うん、ぱっと聴いただけでも分かるね、全然良い音だって。中には、CDで聴いていた音源もあるんだけれど、これ、本当に同じ音源か! と思うくらい違った。今日はファイルをパイオニアPDX Z-10で再生して、そのライン・アウトを僕の普段のオーディオ・システムで聞いているんだけれど、ハイエンド・メーカーのン百万のCDプレイヤーでCDを聞くよりも良いんだ。十数万円の装置で高音質のファイルを再生した方が。再生系の値段ももちろん音の良さには関わるけれど、大元の音源の品質が違うと、もう劇的に違う。だから、これからはファイル・オーディオとうまく付き合えば、そんなに馬鹿高いお金を注ぎ込まなくても、良い音が聞ける。そういう時代になったんだと思う。

──USBメモリーで持ってきたファイル音源をPDX Z-10ならば、さっと聞くことができます。

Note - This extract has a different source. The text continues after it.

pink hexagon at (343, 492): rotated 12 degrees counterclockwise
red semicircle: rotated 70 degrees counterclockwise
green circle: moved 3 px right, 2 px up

iPodもデジタルで繋げるしね。iPodドックのNAS5もそうだし、パイオニアのAVセンターのアンプもそう。パイオニアって、アップルのやっていることに理解があって、対応も早い。ファイル・オーディオは今のところ、民生機が少なくて、ある程度、知識のある人がプロ用の機器を使ってやっていることが多いけれど、普通の人が使えるこういう製品がもっと出てくるといいよね。そのために音源ももっと増えて欲しい。日本ではototoyが積極果敢に始めているけれども、メジャーの音源も早くやってくれるといいね。


インタヴュー / 構成 高橋健太郎
写真 丹下仁

和田博巳 茨城県日立市生まれ。1970年、高円寺にロック喫茶「MOVIN’」をオープン。その後ロック・バンド「はちみつぱい」に参加、初レコーディングは72年あがた森魚『乙女の浪漫』。73年にアルバム・はちみつぱい『センチメンタル通り』リリース。85年細野晴臣のマネージャー。ピチカート・ファイヴのデビュー盤「オードリー・へプバーン・コンプレックス」、2nd「イン・アクション」を製作。その後、フリーの音楽プロデューサーに。87年「バンドネオンの豹」に始まるあがた森魚のコロムビア3部作をプロデュース。「バンドネオンの豹」はその年の朝日新聞とミュージック・マガジン誌の年間ベスト・アルバム2位を両誌で受賞。他ではコレクターズ、オリジナル・ラヴ、早川義男、大月ケンヂ他のアルバムをプロデュース。2009年、72年〜75年の「はちみつぱい」のライヴ音源をコンパイルしたCD9枚組みBOXセットを製作、発売。現在は主にオーディオ評論家。